*** Supplied text Section Begins ***
# One year gone...



## MPD12 (Mar 27, 2013)

I have a problem... 

I love my wife, our first anniversary is comming up but we have an issue. 

my childhood best friend who I grew up with as brother and sister who I barely have an relationship with as an adult arrived to our wedding late and was allowed to enter the sanctuarry by the wedding coordinator during the processional right before the flower girl and the coordinator had her and her mother sit in the back pew. Then she and her mother left the reception early during the father daughter dance... at the time I did not notice any of this but my new wife made clear to me how she felt about the situation... she feels still to this day that it was done on purpose... I did not believe it at the time that it was purposeful and I still have trouble today seeing that it was on purpose because I've know her for so long and I cant imagine her doing that to me and my wife at our wedding. I agreed from day one that she should have known better and that it was stupid to come and leave when she did... 

Now almost a year later I'm still paying for "defending" this person and not being on my wifes side, when I never defended the actions... I just dont believe it was purposeful

The problem now is that her father has just gone on the transplant list for his one remaining kidney... and all of the photos from the wedding with her and her father walking down the aisle or dancing has this person in the background... 

I feel like my mairrage and my relationship with my wife is forever tarnished... and I dont know what to do...
*** Supplied text Section Ends ***
*** Study material Section Begins ***
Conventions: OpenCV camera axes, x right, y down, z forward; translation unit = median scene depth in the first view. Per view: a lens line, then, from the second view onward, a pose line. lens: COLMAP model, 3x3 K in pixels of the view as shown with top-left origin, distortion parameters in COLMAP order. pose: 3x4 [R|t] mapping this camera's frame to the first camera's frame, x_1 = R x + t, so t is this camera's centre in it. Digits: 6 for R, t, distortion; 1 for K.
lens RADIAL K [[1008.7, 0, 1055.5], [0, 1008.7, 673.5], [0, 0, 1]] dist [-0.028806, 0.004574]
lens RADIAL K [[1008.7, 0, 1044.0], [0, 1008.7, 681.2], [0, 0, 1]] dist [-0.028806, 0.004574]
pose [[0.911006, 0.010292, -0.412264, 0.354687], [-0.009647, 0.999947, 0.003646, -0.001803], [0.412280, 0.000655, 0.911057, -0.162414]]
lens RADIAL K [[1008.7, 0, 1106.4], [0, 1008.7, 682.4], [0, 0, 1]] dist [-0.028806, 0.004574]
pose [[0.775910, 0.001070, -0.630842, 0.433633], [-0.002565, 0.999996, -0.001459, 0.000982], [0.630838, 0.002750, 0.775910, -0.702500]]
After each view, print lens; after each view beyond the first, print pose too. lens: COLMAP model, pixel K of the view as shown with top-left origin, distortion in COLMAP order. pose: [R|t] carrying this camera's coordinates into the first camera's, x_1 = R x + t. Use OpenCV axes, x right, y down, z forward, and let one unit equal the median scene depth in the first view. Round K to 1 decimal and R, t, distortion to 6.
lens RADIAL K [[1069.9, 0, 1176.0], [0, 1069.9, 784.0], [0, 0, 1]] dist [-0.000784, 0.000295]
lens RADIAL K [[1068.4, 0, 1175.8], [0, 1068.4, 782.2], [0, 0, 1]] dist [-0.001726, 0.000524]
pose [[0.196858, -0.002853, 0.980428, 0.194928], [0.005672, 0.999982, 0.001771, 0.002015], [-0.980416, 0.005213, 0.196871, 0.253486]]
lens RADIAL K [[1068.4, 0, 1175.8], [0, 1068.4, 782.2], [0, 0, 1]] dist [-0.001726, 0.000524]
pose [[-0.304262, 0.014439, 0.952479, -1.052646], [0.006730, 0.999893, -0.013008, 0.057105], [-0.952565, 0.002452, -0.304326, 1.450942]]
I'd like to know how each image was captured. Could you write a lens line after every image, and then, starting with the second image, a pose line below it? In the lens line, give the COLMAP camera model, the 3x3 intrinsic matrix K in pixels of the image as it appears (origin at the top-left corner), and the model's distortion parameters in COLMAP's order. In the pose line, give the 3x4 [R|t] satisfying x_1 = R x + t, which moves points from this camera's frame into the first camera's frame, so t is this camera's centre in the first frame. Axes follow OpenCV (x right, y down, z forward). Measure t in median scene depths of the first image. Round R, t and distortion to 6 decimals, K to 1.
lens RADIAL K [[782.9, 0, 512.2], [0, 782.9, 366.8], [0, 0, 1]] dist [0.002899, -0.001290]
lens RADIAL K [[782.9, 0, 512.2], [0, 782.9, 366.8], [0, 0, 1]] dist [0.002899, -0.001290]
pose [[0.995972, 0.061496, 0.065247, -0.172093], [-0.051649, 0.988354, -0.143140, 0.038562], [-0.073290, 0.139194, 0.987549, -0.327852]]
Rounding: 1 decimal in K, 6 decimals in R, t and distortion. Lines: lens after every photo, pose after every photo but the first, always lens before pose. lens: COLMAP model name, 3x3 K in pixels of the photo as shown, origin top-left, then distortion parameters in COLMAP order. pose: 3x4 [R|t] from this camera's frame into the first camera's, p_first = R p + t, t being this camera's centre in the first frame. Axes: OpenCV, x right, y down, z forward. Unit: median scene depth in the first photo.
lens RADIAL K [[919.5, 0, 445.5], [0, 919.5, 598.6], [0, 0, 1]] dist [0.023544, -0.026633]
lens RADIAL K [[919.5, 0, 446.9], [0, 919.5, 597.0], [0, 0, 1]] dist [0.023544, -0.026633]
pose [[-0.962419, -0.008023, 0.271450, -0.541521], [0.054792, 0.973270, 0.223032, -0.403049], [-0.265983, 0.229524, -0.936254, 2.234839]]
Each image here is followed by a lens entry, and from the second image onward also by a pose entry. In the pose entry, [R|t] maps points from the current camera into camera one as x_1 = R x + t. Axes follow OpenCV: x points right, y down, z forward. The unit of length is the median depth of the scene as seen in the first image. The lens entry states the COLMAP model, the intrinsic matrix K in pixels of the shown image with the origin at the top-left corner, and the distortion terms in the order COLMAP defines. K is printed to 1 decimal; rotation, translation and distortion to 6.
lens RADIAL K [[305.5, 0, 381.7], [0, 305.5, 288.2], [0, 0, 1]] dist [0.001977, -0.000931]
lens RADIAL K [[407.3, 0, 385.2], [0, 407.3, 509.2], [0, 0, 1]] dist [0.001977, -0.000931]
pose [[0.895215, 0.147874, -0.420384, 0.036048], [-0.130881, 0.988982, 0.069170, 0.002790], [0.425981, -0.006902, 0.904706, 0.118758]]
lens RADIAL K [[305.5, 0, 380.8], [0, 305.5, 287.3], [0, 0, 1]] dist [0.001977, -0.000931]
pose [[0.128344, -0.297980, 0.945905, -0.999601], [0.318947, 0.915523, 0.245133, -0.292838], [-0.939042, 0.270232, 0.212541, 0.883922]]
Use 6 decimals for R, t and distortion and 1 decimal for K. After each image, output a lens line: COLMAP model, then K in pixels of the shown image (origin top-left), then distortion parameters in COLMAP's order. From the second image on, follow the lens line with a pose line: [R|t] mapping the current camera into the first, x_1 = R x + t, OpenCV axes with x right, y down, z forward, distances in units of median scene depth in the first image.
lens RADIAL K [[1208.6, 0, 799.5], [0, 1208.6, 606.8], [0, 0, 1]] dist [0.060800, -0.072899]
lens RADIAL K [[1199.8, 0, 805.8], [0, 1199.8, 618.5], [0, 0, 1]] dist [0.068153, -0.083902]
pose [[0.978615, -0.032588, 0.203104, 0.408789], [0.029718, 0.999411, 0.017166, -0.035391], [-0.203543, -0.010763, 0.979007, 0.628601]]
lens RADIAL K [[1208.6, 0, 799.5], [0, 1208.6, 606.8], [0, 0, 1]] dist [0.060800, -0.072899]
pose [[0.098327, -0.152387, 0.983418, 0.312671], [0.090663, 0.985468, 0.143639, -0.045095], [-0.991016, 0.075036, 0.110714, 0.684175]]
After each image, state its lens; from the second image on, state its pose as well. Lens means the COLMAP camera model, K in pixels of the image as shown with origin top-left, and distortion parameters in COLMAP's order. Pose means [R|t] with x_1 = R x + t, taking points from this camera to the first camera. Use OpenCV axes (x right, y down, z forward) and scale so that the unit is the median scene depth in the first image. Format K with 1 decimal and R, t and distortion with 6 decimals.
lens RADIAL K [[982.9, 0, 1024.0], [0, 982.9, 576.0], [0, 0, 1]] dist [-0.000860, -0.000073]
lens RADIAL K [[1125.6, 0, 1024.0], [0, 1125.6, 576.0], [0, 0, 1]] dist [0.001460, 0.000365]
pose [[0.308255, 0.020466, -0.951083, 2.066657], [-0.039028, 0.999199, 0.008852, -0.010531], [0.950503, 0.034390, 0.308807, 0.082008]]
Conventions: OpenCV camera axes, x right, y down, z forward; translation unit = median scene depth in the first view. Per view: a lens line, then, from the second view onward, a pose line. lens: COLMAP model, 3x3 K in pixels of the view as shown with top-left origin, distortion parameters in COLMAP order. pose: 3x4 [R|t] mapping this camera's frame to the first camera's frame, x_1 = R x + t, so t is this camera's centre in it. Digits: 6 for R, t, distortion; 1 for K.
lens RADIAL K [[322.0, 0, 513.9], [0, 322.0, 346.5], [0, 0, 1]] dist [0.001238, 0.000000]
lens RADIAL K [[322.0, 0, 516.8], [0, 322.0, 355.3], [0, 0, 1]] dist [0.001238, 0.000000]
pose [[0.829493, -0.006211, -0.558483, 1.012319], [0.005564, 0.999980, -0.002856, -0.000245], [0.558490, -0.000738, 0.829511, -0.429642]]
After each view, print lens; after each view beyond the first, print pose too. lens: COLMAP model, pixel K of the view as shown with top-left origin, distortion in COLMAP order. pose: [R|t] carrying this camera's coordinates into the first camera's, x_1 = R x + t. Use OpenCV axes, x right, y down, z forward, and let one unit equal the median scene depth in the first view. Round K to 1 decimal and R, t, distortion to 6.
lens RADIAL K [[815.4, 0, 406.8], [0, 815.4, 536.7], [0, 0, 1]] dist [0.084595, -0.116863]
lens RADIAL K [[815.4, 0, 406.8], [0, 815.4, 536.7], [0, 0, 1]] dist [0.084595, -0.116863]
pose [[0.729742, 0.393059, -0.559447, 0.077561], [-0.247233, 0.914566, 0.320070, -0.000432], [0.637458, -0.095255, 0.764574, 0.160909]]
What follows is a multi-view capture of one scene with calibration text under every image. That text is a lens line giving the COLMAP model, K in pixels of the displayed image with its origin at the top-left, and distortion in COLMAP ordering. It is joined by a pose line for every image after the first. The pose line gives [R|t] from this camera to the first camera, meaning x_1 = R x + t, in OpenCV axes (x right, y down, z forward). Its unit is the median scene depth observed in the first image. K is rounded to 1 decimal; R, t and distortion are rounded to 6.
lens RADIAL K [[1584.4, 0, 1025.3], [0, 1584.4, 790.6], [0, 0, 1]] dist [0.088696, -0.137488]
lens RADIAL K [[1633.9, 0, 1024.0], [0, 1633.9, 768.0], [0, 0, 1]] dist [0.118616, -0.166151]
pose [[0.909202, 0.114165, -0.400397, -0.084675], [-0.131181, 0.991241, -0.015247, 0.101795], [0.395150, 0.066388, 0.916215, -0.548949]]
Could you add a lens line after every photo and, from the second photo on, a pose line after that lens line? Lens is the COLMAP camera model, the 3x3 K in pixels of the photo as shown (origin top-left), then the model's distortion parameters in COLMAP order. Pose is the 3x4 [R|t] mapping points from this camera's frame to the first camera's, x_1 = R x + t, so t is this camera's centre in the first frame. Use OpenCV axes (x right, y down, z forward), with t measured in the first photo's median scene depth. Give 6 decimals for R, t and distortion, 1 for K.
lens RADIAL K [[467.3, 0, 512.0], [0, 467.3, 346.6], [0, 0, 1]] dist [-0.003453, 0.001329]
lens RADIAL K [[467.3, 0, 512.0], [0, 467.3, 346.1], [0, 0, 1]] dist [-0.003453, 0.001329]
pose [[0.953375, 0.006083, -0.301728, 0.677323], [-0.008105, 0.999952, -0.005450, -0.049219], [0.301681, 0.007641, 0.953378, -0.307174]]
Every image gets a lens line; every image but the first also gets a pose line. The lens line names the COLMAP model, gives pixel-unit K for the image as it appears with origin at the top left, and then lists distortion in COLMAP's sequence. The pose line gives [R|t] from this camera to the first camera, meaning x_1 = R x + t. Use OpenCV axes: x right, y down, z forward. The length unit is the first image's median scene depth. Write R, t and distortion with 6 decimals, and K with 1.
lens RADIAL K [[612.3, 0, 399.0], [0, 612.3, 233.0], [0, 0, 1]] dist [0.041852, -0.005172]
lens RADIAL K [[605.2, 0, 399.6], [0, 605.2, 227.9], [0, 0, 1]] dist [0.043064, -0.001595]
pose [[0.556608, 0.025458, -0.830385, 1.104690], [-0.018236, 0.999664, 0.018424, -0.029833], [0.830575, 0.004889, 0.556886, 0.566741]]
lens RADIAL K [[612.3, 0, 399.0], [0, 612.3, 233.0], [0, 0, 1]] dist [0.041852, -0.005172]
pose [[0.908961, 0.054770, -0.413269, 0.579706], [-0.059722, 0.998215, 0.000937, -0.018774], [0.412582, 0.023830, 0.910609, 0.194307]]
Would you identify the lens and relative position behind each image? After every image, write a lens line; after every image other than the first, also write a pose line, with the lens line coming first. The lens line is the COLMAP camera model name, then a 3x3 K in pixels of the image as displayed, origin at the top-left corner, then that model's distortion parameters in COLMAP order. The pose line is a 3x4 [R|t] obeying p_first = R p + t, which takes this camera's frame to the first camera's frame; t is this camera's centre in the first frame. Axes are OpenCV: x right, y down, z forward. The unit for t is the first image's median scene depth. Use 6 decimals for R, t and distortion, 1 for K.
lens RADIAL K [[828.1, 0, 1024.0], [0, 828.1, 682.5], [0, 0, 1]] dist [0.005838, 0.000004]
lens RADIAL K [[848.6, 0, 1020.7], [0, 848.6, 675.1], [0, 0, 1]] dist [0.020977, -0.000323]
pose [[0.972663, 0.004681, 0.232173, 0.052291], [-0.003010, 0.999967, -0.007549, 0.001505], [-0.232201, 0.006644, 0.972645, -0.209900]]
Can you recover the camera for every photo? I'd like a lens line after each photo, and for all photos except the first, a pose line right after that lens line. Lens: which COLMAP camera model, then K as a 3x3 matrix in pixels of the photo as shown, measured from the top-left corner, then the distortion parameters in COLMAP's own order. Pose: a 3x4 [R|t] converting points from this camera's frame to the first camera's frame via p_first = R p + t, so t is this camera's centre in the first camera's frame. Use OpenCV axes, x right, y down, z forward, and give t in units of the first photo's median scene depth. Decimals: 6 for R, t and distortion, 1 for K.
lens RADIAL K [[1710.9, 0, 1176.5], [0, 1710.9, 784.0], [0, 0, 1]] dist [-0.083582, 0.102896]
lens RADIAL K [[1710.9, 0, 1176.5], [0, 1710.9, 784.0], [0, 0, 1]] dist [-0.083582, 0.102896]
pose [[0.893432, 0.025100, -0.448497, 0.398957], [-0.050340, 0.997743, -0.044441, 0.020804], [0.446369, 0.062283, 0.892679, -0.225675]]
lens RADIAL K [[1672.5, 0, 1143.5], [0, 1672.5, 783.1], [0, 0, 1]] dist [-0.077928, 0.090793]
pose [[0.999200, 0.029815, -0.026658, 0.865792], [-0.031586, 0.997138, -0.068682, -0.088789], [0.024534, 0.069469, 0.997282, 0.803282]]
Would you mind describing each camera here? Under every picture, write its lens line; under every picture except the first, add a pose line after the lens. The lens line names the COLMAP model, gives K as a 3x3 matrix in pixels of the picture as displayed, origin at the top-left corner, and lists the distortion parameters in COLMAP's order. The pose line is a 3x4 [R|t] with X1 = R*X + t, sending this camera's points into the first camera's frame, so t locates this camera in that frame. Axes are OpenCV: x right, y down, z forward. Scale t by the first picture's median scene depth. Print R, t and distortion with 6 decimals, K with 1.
*** Study material Section Ends ***
Your goal: Extract the full forum post about the upcoming first anniversary, reproducing every line without changes. The entries come from a separate source and are unrelated to the forum post.

Answer section:
# One year gone...



## MPD12 (Mar 27, 2013)

I have a problem... 

I love my wife, our first anniversary is comming up but we have an issue. 

my childhood best friend who I grew up with as brother and sister who I barely have an relationship with as an adult arrived to our wedding late and was allowed to enter the sanctuarry by the wedding coordinator during the processional right before the flower girl and the coordinator had her and her mother sit in the back pew. Then she and her mother left the reception early during the father daughter dance... at the time I did not notice any of this but my new wife made clear to me how she felt about the situation... she feels still to this day that it was done on purpose... I did not believe it at the time that it was purposeful and I still have trouble today seeing that it was on purpose because I've know her for so long and I cant imagine her doing that to me and my wife at our wedding. I agreed from day one that she should have known better and that it was stupid to come and leave when she did... 

Now almost a year later I'm still paying for "defending" this person and not being on my wifes side, when I never defended the actions... I just dont believe it was purposeful

The problem now is that her father has just gone on the transplant list for his one remaining kidney... and all of the photos from the wedding with her and her father walking down the aisle or dancing has this person in the background... 

I feel like my mairrage and my relationship with my wife is forever tarnished... and I dont know what to do...